C'est la raison pour laquelle nous voulions déposer cette motion en même temps que le projet de loi. Cela n'a pas pu se faire. Je propose que nous acceptions cette motion et qu'elle accompagne l'étude qui sera effectuée à propos de Cadiom, sans retarder cette dernière. Il faut que les mandataires répondent aussi à la question politique consistant à se demander si l'on veut plus ou moins de déchets dans vingt ans et si nous sommes capables de trouver les moyens de réaliser nos objectifs.

Certains députés pourraient nous reprocher le fait que cette étude complémentaire coûte de l'argent. En effet, M. Philippe Joye nous a appris, voilà une quinzaine de jours, que l'étude prévue coûterait, de toute façon, 600 000 F au lieu d'un million prévu dans le projet de loi. Nous avons donc une petite marge et pouvons nous payer le luxe d'étudier les deux simultanément, soit la question des déchets et celle de l'énergie. Je vous remercie de renvoyer cette motion au Conseil d'Etat.

M. Claude Haegi, conseiller d'Etat. Cette motion m'a étonné et tout particulièrement son origine. Aujourd'hui, nous savons que nous pouvons faire un meilleur usage de cette ressource «naturelle» - l'eau chaude - que produit l'usine des Cheneviers. En ce sens - vous l'avez tous compris, et heureusement - le projet Cadiom est un excellent projet. Malheureusement, vous faites une telle fixation sur l'incinération des déchets que vous êtes prêts à compromettre cet excellent - environnementalement parlant - projet Cadiom.

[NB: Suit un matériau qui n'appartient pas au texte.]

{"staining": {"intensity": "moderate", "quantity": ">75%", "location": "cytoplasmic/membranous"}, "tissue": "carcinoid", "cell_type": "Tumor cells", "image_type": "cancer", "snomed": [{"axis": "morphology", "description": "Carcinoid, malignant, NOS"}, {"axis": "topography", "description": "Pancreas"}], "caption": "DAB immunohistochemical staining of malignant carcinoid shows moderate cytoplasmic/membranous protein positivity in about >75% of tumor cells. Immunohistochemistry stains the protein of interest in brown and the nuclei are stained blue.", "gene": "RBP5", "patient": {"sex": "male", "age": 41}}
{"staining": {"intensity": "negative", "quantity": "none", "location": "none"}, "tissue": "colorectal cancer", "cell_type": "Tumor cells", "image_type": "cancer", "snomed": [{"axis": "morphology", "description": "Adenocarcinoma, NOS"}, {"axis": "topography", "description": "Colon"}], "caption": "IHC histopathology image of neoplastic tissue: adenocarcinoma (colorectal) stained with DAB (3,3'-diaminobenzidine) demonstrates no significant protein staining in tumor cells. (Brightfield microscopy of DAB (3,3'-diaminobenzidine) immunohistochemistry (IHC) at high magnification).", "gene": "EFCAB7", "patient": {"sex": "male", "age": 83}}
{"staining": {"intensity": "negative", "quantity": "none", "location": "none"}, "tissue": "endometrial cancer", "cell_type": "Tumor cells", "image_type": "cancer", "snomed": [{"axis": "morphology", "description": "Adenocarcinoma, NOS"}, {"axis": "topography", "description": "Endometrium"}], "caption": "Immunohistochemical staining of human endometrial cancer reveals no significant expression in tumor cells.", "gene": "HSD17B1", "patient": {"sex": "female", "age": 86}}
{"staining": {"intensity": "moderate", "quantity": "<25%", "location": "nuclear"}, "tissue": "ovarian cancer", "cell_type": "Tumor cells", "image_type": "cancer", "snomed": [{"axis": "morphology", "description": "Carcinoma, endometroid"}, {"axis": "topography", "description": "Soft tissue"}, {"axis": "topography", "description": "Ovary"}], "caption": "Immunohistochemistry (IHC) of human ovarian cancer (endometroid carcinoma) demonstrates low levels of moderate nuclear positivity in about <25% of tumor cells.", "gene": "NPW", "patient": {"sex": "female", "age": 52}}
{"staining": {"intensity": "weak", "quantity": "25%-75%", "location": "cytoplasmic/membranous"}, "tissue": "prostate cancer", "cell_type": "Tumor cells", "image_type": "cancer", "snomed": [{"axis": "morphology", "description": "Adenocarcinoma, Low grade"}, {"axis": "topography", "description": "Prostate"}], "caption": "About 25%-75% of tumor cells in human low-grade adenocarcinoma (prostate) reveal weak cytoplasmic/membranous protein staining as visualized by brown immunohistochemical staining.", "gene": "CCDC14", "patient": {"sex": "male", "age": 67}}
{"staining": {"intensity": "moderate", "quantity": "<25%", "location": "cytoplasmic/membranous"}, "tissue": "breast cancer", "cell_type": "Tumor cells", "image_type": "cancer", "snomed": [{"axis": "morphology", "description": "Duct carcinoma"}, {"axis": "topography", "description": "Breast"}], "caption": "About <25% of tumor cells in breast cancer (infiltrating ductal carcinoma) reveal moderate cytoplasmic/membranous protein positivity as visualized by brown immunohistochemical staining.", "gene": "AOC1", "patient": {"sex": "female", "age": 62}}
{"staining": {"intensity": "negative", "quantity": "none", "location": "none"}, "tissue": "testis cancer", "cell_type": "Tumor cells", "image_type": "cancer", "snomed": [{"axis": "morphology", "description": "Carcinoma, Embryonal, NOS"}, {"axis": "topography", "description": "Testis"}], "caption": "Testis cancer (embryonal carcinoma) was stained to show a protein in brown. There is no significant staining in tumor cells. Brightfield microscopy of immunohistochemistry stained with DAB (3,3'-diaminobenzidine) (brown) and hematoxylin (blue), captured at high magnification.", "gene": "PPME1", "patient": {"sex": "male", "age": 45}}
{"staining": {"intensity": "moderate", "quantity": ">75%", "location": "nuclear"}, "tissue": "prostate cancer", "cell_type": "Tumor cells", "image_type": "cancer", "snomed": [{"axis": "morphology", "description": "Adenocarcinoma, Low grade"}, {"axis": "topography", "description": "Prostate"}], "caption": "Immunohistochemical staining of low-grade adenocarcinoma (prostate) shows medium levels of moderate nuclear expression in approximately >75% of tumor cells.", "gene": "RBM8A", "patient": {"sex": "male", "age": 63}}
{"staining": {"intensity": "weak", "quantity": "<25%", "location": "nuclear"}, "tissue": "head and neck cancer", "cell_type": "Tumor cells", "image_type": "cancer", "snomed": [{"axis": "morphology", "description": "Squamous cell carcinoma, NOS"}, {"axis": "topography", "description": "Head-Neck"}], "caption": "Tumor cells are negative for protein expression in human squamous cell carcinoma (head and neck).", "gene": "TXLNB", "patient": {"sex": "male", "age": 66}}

Pour le surplus, nous avons dit dans ce Grand Conseil notre désir de voir la Dénox se réaliser dans les meilleurs délais. Un projet de loi a récemment été déposé, que, sans doute, vous pourrez approuver dans un délai raisonnable. Il nous permettra de disposer d'une installation absolument conforme aux exigences sévères, mais nécessaires, en vigueur sur le plan fédéral.

Dès lors que les Genevois ont investi des centaines de millions dans cette usine, il est totalement inutile de continuer à répéter qu'elle est surdimensionnée. Il s'agit d'anticiper et de faire le meilleur usage du matériel dont on dispose et ne pas gaspiller une installation qui, aujourd'hui, devient excellente.

De toute façon, des fours comme ceux des Cheneviers n'ont pas une durée de vie de cent ans. Leur existence est limitée. En ce qui concerne le four 3, par exemple, nous avons envisagé son échéance autour de 2010-2012, au maximum. On pourrait donc imaginer certains fléchissements dans la production. Mais pourquoi faire une fixation sur le fléchissement de notre production aux Cheneviers, dès le moment où l'installation est «tip top» sur le plan de l'environnement. Cela me paraît être un mauvais choix.

J'ai eu l'occasion de donner un certain nombre d'explications au sujet de l'incinération, de la méthanisation, du compostage et des différentes revalorisations que nous pouvons effectuer. J'ai informé sur la politique du département au sujet de la diminution des déchets. Toutes ces actions ont été poursuivies avec un certain nombre de succès, mais il ne serait pas raisonnable de soutenir cette motion.

Si vous voulez éviter un trop long débat - notre ordre du jour étant assez chargé - je puis me rendre à la commission de l'environnement. Mais ne renvoyez pas cette motion, ainsi rédigée, au Conseil d'Etat, car, en réalité, si vous l'acceptez sous sa forme actuelle, vous remettez en question votre vote au sujet du projet Cadiom. Or il n'est sûrement pas dans vos intentions de changer d'opinion à une semaine d'intervalle.

Mise aux voix, cette proposition de motion est renvoyée à la commission de l'environnement et de l'agriculture.